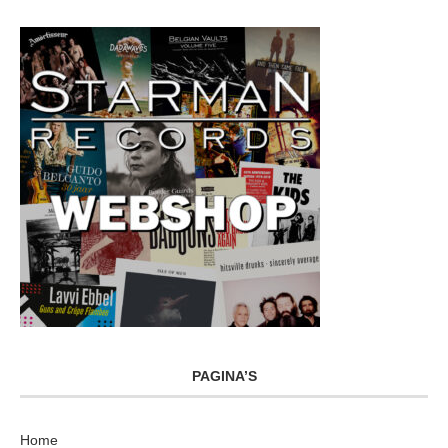
PAGINA’S
Home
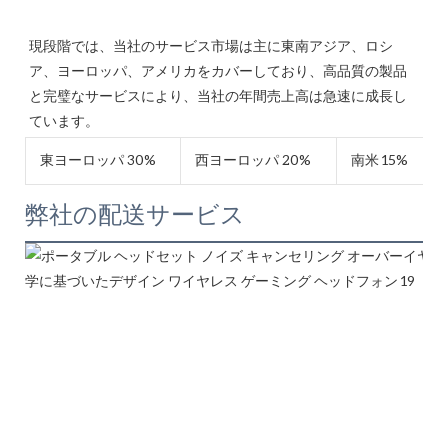
現段階では、当社のサービス市場は主に東南アジア、ロシ
ア、ヨーロッパ、アメリカをカバーしており、高品質の製品
と完璧なサービスにより、当社の年間売上高は急速に成長し
東ヨーロッパ 30%
西ヨーロッパ 20%
南米 15%
弊社の配送サービス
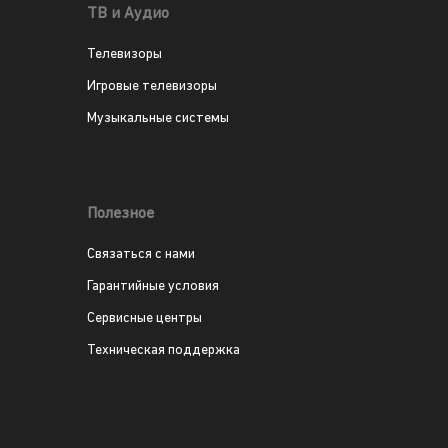
ТВ и Аудио
Телевизоры
Игровые телевизоры
Музыкальные системы
Полезное
Связаться с нами
Гарантийные условия
Сервисные центры
Техническая поддержка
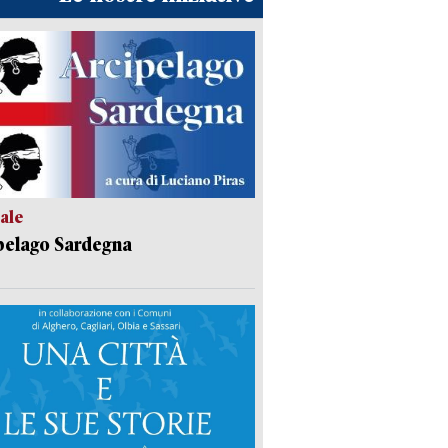
ale
pelago Sardegna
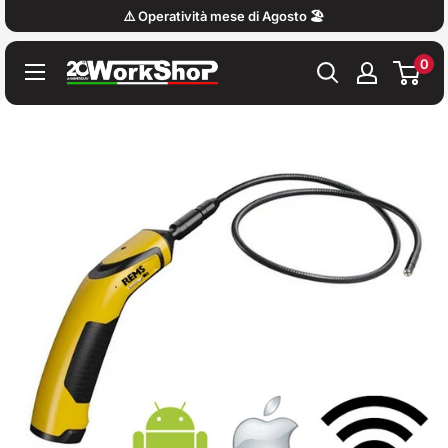
Vai
⚠️ Operatività mese di Agosto 🏖️
al
0
contenuto
Work
Shop
Italy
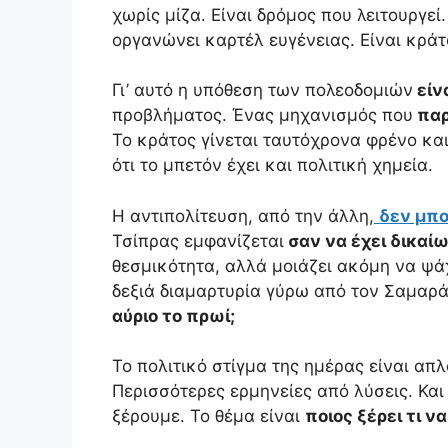
χωρίς μίζα. Είναι δρόμος που λειτουργεί
οργανώνει καρτέλ ευγένειας. Είναι κράτ
Γι’ αυτό η υπόθεση των πολεοδομιών
είν
προβλήματος. Ένας μηχανισμός που
παρ
Το κράτος γίνεται ταυτόχρονα φρένο κα
ότι το μπετόν έχει και πολιτική χημεία.
Η αντιπολίτευση, από την άλλη,
δεν μπο
Τσίπρας εμφανίζεται
σαν να έχει δικαί
θεσμικότητα, αλλά μοιάζει ακόμη να ψάχ
δεξιά διαμαρτυρία γύρω από τον Σαμαρά
αύριο το πρωί;
Το πολιτικό στίγμα της ημέρας είναι απ
Περισσότερες ερμηνείες από λύσεις. Και 
ξέρουμε. Το θέμα είναι
ποιος ξέρει τι ν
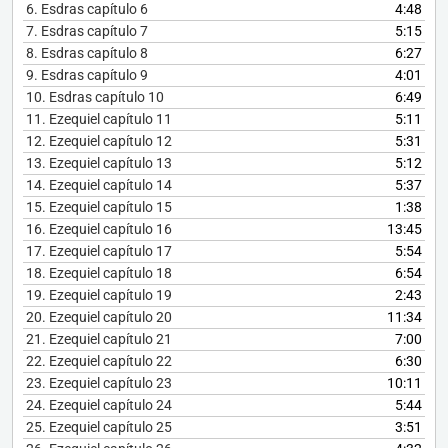
6.
Esdras capítulo 6
4:48
7.
Esdras capítulo 7
5:15
8.
Esdras capítulo 8
6:27
9.
Esdras capítulo 9
4:01
10.
Esdras capítulo 10
6:49
11.
Ezequiel capítulo 11
5:11
12.
Ezequiel capítulo 12
5:31
13.
Ezequiel capítulo 13
5:12
14.
Ezequiel capítulo 14
5:37
15.
Ezequiel capítulo 15
1:38
16.
Ezequiel capítulo 16
13:45
17.
Ezequiel capítulo 17
5:54
18.
Ezequiel capítulo 18
6:54
19.
Ezequiel capítulo 19
2:43
20.
Ezequiel capítulo 20
11:34
21.
Ezequiel capítulo 21
7:00
22.
Ezequiel capítulo 22
6:30
23.
Ezequiel capítulo 23
10:11
24.
Ezequiel capítulo 24
5:44
25.
Ezequiel capítulo 25
3:51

──────────

**Try it:** Reproduce the data above exactly, leaving each picture out.

**Answer space:**
PAGINA’S
Home
現段階では、当社のサービス市場は主に東南アジア、ロシ
ア、ヨーロッパ、アメリカをカバーしており、高品質の製品
と完璧なサービスにより、当社の年間売上高は急速に成長し
東ヨーロッパ 30%
西ヨーロッパ 20%
南米 15%
弊社の配送サービス
ТВ и Аудио
Телевизоры
Игровые телевизоры
Музыкальные системы
Полезное
Связаться с нами
Гарантийные условия
Сервисные центры
Техническая поддержка
ale
pelago Sardegna
Vai
⚠️ Operatività mese di Agosto 🏖️
al
0
contenuto
Work
Shop
Italy
χωρίς μίζα. Είναι δρόμος που λειτουργεί
οργανώνει καρτέλ ευγένειας. Είναι κράτ
Γι’ αυτό η υπόθεση των πολεοδομιών
είν
προβλήματος. Ένας μηχανισμός που
παρ
Το κράτος γίνεται ταυτόχρονα φρένο κα
ότι το μπετόν έχει και πολιτική χημεία.
Η αντιπολίτευση, από την άλλη,
δεν μπο
Τσίπρας εμφανίζεται
σαν να έχει δικαί
θεσμικότητα, αλλά μοιάζει ακόμη να ψάχ
δεξιά διαμαρτυρία γύρω από τον Σαμαρά
αύριο το πρωί;
Το πολιτικό στίγμα της ημέρας είναι απ
Περισσότερες ερμηνείες από λύσεις. Και 
ξέρουμε. Το θέμα είναι
ποιος ξέρει τι ν
6.
Esdras capítulo 6
4:48
7.
Esdras capítulo 7
5:15
8.
Esdras capítulo 8
6:27
9.
Esdras capítulo 9
4:01
10.
Esdras capítulo 10
6:49
11.
Ezequiel capítulo 11
5:11
12.
Ezequiel capítulo 12
5:31
13.
Ezequiel capítulo 13
5:12
14.
Ezequiel capítulo 14
5:37
15.
Ezequiel capítulo 15
1:38
16.
Ezequiel capítulo 16
13:45
17.
Ezequiel capítulo 17
5:54
18.
Ezequiel capítulo 18
6:54
19.
Ezequiel capítulo 19
2:43
20.
Ezequiel capítulo 20
11:34
21.
Ezequiel capítulo 21
7:00
22.
Ezequiel capítulo 22
6:30
23.
Ezequiel capítulo 23
10:11
24.
Ezequiel capítulo 24
5:44
25.
Ezequiel capítulo 25
3:51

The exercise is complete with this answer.